Model with treatments – compared to Baseline, a model with treatments expected with a 2% probability each week (but that doesn’t actually materialize) shows almost no change.
Model with vaccines – compared to Baseline, a model with vaccines expected with a 2% probability each week DOES change the optimal policy significantly. Policy should kick in immediately – though not be quite as severe as in the baseline case, and slowly back off over the next 18 months, as the proportion of those with acquired immunity increases. (Policy doesn’t have to be as severe because of the possibility of a vaccine – so policy doesn’t have to do all of the heavy lifting with saving lives.) Interestingly, you end up with deaths with optimal policy here than in the baseline, unless a vaccine actually arrives. (Not that surprising – less severe policy means fewer lives saved by policy. If vaccines don’t cover the difference, then more people die.) The result of optimal policy is a faster, deeper, and longer recession than in the absence of policy – though the recession isn’t as severe as when optimal policy is applied to the baseline case.
Thoughts and Takeaways
First, I have some doubts about the basic economic model. Specifically, they don’t have capital in the model, so they’re probably overstating our ability to get back on track when policy is relaxed. I suspect that adding capital to the model would mute the optimal policy responses somewhat. Also, I’d not pay too much attention to the specific numbers – the calibration is naturally a bit tentative.
The choice of a consumption tax struck me as weird at first, but isn’t too bad, given that we’re stuck with this baseline model.
Takeaways:
(1) In every single case, there is a tradeoff between saving lives and saving the economy. However, their model doesn’t account for creative solutions that might be able to decrease transmission without creating significant economic costs on basically everyone. (Example: replacing general social distancing with more focused isolation for those infected or at high risk of it. Practically, we can’t do this in the US right now because we don’t have the testing capacity required.)

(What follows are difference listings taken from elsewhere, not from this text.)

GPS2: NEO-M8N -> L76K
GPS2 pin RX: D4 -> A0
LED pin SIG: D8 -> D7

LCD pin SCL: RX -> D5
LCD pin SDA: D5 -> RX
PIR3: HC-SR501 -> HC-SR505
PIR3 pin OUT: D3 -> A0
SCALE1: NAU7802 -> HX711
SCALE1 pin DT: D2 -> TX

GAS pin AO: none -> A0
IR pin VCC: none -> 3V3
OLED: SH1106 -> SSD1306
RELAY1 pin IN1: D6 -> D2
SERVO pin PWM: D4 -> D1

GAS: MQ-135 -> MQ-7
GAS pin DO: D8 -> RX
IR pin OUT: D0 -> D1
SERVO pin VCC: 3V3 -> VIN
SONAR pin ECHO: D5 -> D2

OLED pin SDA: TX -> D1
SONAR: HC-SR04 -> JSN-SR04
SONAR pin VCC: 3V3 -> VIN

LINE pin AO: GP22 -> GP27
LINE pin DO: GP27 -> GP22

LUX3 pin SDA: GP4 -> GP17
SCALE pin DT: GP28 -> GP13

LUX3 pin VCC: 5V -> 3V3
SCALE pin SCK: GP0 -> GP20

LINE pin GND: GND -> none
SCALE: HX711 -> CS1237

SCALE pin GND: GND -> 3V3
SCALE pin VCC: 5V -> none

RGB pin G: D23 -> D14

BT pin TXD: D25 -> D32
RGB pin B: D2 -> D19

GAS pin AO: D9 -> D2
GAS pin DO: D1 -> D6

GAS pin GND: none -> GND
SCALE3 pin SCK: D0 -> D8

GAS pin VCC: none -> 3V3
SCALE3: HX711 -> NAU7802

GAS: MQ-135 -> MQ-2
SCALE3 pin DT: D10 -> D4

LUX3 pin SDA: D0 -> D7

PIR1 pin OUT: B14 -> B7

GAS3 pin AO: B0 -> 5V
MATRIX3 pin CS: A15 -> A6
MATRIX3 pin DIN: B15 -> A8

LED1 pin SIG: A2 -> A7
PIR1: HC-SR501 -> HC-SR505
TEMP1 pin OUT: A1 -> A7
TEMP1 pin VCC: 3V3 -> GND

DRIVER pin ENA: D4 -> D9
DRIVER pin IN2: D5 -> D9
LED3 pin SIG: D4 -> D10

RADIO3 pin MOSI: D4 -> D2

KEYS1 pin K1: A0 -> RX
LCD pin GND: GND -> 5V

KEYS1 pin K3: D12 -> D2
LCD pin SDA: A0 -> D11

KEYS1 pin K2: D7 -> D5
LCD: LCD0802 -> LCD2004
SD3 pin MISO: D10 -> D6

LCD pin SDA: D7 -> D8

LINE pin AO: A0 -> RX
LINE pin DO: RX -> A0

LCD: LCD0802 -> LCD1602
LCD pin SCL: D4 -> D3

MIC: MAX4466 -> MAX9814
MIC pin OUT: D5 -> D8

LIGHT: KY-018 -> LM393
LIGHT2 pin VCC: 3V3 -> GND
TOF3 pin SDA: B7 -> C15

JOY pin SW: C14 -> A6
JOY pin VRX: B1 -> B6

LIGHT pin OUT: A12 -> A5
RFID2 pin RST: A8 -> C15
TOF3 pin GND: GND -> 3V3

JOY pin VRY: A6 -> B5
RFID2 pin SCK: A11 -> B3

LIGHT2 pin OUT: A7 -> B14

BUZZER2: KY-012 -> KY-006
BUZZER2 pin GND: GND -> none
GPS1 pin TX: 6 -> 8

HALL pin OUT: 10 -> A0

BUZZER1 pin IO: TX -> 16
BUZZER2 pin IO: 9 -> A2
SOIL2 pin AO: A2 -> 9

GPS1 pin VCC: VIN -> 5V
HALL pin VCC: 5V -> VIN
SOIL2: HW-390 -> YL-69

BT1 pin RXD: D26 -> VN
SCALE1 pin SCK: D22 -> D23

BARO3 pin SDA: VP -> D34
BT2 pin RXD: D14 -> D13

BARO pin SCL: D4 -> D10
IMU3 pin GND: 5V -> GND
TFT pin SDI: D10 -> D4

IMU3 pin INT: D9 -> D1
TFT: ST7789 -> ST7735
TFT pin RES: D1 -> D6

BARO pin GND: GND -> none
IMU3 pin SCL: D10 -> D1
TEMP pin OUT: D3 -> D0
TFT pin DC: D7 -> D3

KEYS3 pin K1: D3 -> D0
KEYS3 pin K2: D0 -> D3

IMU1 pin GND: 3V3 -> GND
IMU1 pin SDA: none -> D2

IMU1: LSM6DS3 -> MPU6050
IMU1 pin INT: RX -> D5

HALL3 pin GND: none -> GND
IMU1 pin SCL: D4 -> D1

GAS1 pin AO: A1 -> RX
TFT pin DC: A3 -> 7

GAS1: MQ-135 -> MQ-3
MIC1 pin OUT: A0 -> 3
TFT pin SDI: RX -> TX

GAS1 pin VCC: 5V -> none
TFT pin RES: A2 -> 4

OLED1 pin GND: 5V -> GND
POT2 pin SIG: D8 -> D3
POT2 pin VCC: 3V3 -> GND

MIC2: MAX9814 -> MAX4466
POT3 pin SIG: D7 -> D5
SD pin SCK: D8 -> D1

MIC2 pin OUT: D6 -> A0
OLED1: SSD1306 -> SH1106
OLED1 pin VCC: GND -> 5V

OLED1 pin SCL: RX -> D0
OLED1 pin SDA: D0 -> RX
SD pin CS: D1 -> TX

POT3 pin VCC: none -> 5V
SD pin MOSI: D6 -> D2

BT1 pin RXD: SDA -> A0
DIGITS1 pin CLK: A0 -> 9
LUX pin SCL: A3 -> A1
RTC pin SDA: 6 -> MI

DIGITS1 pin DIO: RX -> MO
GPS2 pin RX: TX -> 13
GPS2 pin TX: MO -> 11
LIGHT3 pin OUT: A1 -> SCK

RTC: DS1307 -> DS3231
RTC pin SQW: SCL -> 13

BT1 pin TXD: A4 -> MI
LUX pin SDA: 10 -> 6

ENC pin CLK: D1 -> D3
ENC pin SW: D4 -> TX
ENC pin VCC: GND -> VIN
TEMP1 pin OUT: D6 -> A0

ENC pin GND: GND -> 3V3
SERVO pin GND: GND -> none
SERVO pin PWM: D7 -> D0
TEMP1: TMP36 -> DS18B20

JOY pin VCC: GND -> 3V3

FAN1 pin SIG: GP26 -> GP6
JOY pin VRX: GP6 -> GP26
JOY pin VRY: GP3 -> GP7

(2) In every case, there is some argument for a policy response – but this is only true because people don’t take into account their affect on others’ risk of becoming infected. In as far as people took this into account, then fewer restrictive measures would be justified in the model.
(3) An early, seemingly disproportionate response is justified if (A) we’re worried about the health care system’s capacity increasing mortality, or (B) we’re holding out for a vaccine – but even then, we should start to loosen up as people acquire immunity via the infection/recovery channel.